Totally different situation, as my game is more social and lower stakes, but find that my games are held together by a core group and others float in and out. Life conflicts seem to be the biggest challenge as all the players are also fathers.
Pretty similar to my dynamic, actually...
I have one player who always arrives about 2.5-3 hours hours late after making dinner / putting his kids to bed. This is perfect for the game, because usually someone has busted or is about to dust off their last bullet by then—the late arrival fills the empty seat. But this fall he is coaching sports on Thursdays, including some travel, so he is out until winter. Good for him, bad for the game.
Other life stuff is always coming at people, just as it looks like I’ve solidified the player pool to the point of having a a wait list.
I have one player who is undergoing a major medical treatment this fall and will be in quarantine (due to a suppressed immune system) until at least January. That’s assuming everything goes according to plan.
Another who has been in and out of the hospital with heart issues and is taking a break from everything except trying to regain his health. He also had a bad garage fire this summer, after a cordless drill battery caught on fire. Talk about runbad.
A third — my most regular player — whose cancer cropped back up after a decade of remission. So far he is still playing almost every game, even sometimes on days he got chemo... But there is always a chance he has to drop out for a while or entirely.
•••
__Action item__
Transcribe the home-game passage from "Other life stuff" up to and including "while or entirely.". The records that come next are from a separate source.

__Supplied records__
•••
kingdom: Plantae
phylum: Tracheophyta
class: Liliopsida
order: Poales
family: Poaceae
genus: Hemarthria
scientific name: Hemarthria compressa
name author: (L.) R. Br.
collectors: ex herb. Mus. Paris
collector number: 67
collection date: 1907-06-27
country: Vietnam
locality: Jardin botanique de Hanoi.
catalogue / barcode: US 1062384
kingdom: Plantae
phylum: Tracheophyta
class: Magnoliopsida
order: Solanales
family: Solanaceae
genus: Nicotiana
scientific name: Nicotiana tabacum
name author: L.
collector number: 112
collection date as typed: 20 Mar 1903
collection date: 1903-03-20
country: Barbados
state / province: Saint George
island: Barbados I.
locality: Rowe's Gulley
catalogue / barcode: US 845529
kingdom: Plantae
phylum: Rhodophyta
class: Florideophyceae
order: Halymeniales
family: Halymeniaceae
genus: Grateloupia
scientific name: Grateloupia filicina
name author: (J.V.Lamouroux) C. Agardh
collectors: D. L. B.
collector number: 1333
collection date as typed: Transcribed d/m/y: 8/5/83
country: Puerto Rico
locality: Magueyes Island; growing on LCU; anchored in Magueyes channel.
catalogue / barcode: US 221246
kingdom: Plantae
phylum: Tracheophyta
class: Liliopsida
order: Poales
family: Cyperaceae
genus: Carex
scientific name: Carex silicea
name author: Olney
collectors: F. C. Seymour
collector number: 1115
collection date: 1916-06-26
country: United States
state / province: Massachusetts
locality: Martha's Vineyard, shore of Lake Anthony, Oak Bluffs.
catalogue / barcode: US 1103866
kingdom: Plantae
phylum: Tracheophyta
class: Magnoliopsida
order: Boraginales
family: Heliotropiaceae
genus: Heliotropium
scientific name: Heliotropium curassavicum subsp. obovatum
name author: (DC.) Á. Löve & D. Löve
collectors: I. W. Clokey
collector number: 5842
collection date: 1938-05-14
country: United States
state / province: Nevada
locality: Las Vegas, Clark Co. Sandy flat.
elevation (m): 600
•••
__Solution to this exercise__
Other life stuff is always coming at people, just as it looks like I’ve solidified the player pool to the point of having a a wait list.
I have one player who is undergoing a major medical treatment this fall and will be in quarantine (due to a suppressed immune system) until at least January. That’s assuming everything goes according to plan.
Another who has been in and out of the hospital with heart issues and is taking a break from everything except trying to regain his health. He also had a bad garage fire this summer, after a cordless drill battery caught on fire. Talk about runbad.
A third — my most regular player — whose cancer cropped back up after a decade of remission. So far he is still playing almost every game, even sometimes on days he got chemo... But there is always a chance he has to drop out for a while or entirely.